## Work request
Copy out the lines below without changes, from the line holding "What is the difference" through the line holding "Which range on", inclusive, and omit any pictures.
---------- Available data
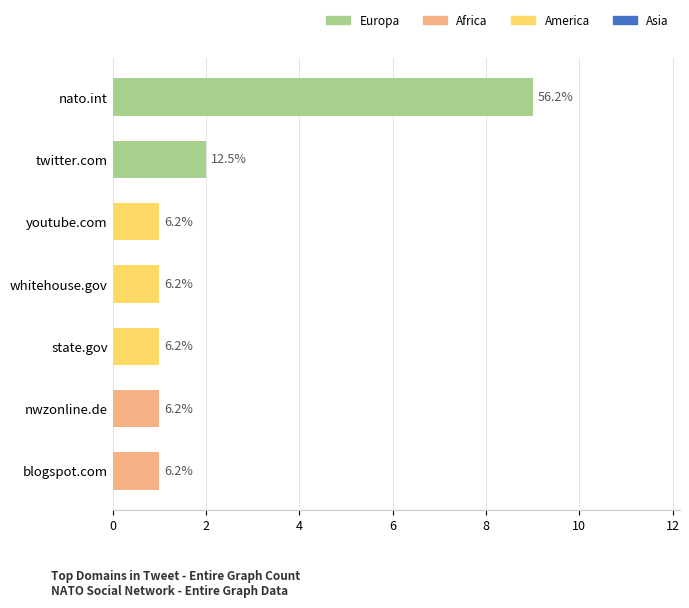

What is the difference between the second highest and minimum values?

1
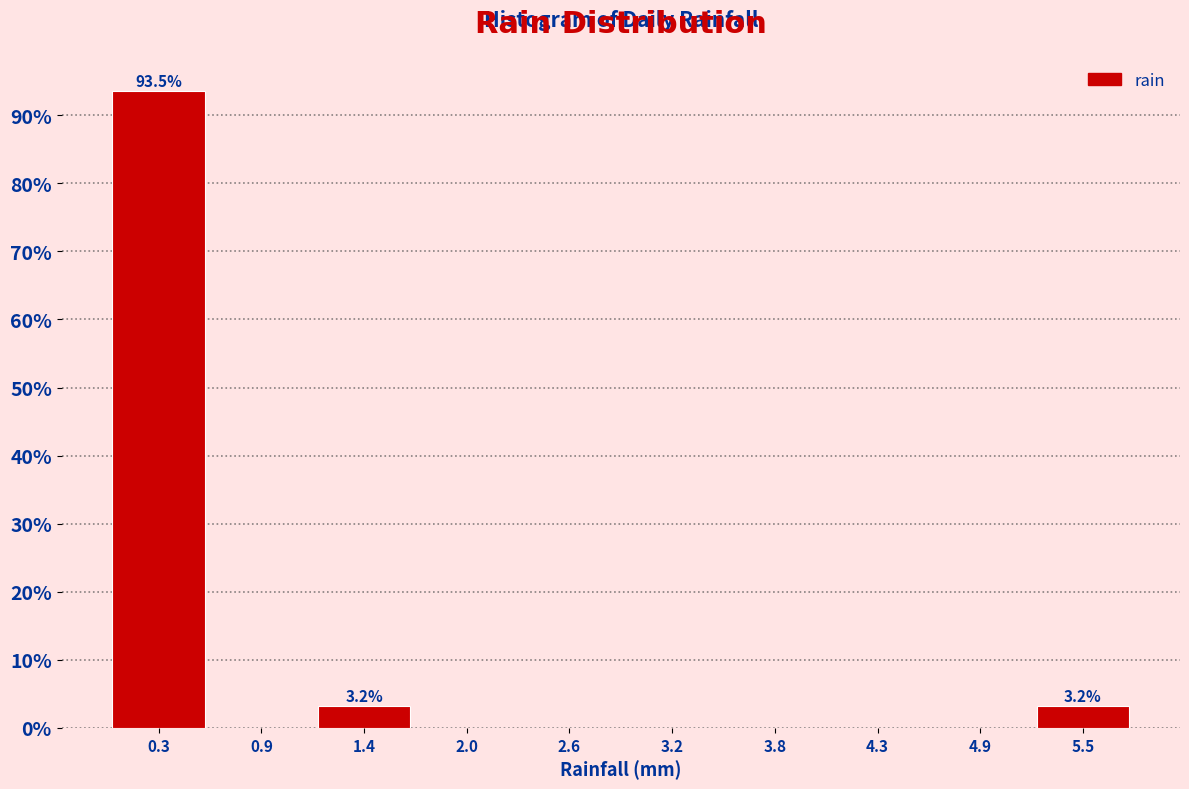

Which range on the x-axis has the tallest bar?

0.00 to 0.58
--------------------
---------- Available data
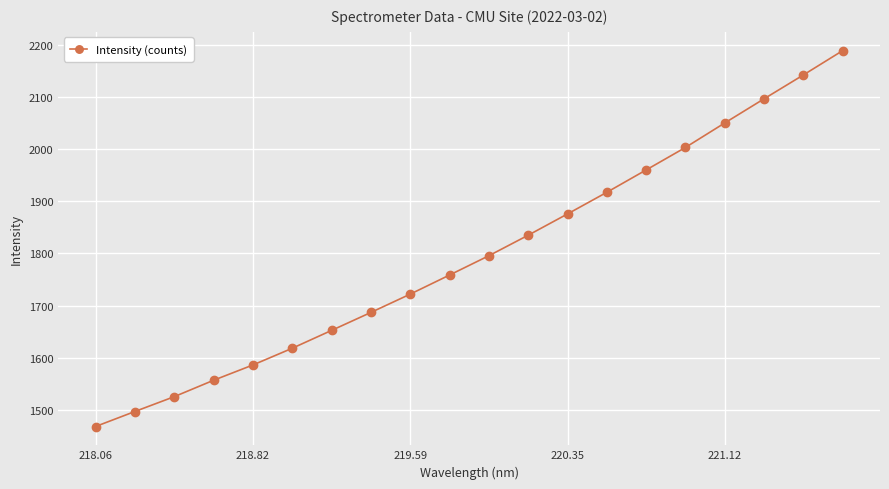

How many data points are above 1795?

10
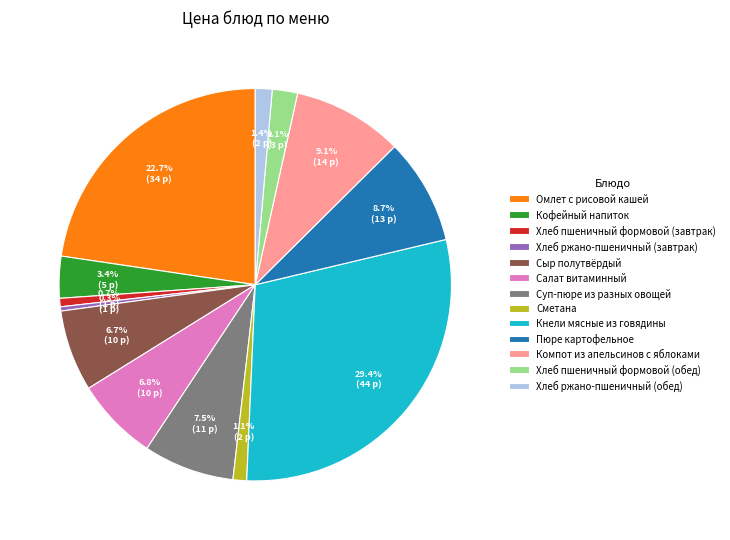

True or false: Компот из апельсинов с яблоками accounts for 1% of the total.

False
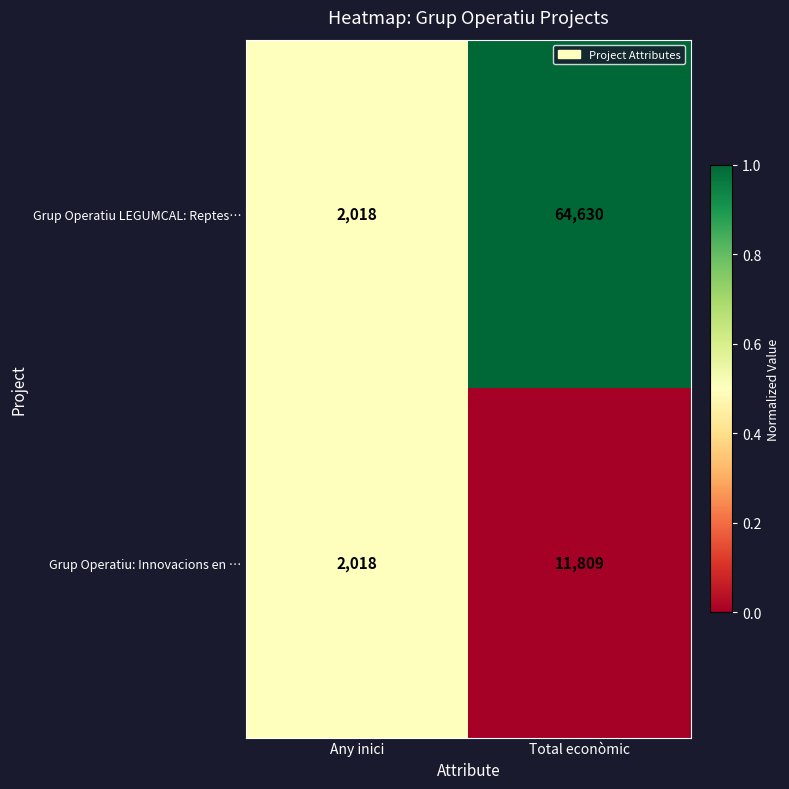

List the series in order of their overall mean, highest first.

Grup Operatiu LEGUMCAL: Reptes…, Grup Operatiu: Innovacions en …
--------------------
---------- Available data
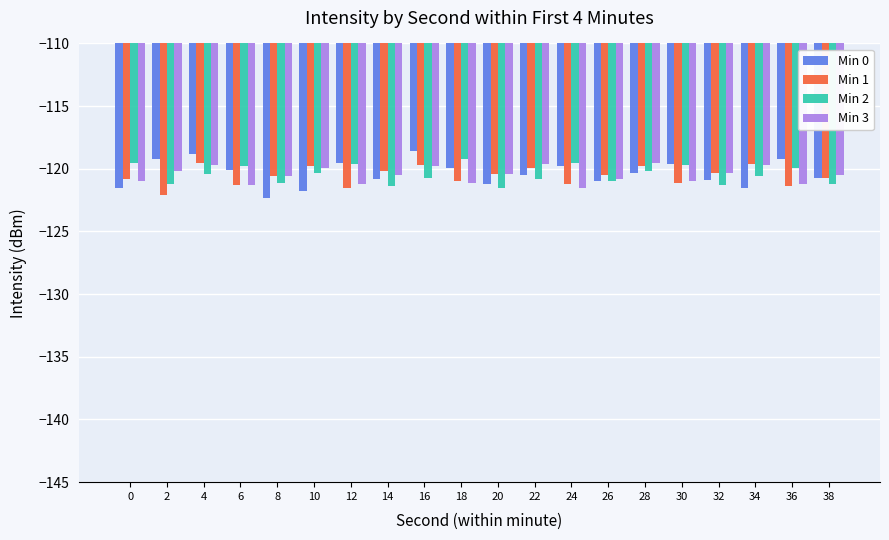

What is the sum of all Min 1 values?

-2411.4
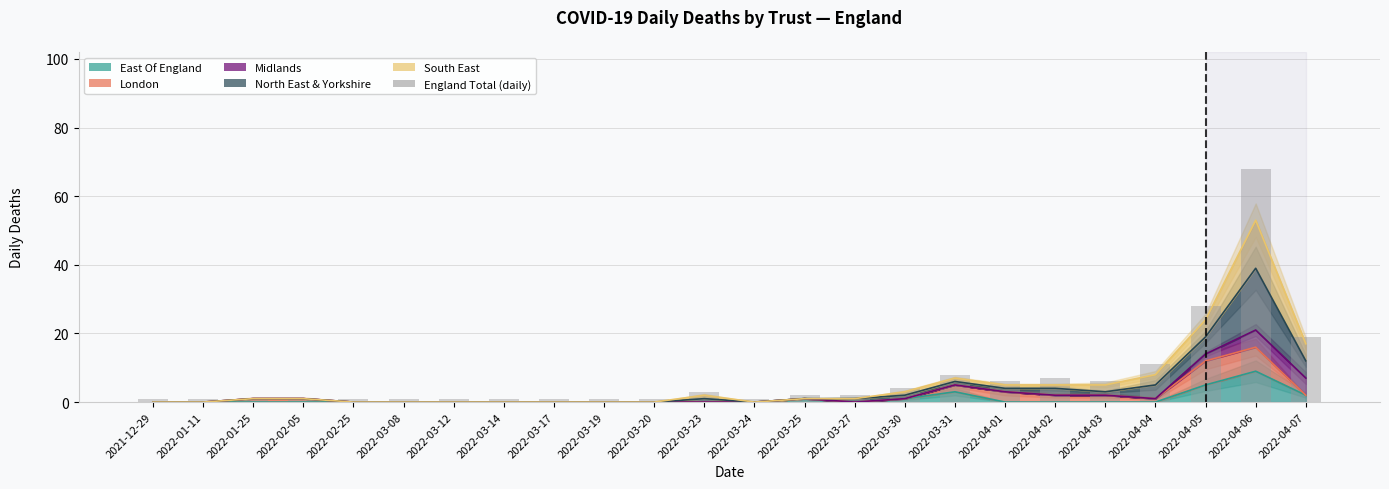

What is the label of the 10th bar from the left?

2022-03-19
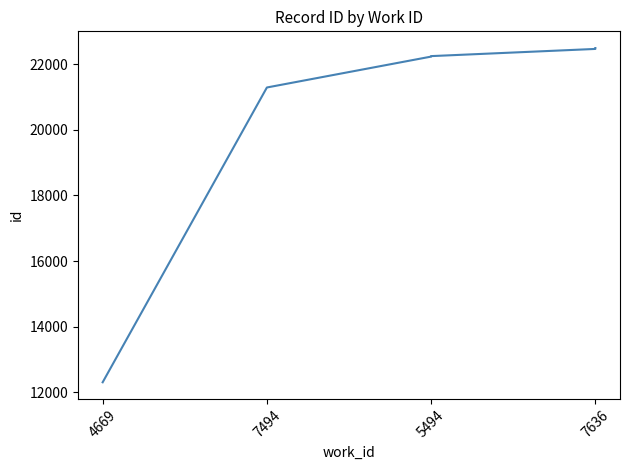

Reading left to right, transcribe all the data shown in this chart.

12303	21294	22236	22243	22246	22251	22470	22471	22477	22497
--------------------
## Your solution
What is the difference between the second highest and minimum values?

1

Which range on the x-axis has the tallest bar?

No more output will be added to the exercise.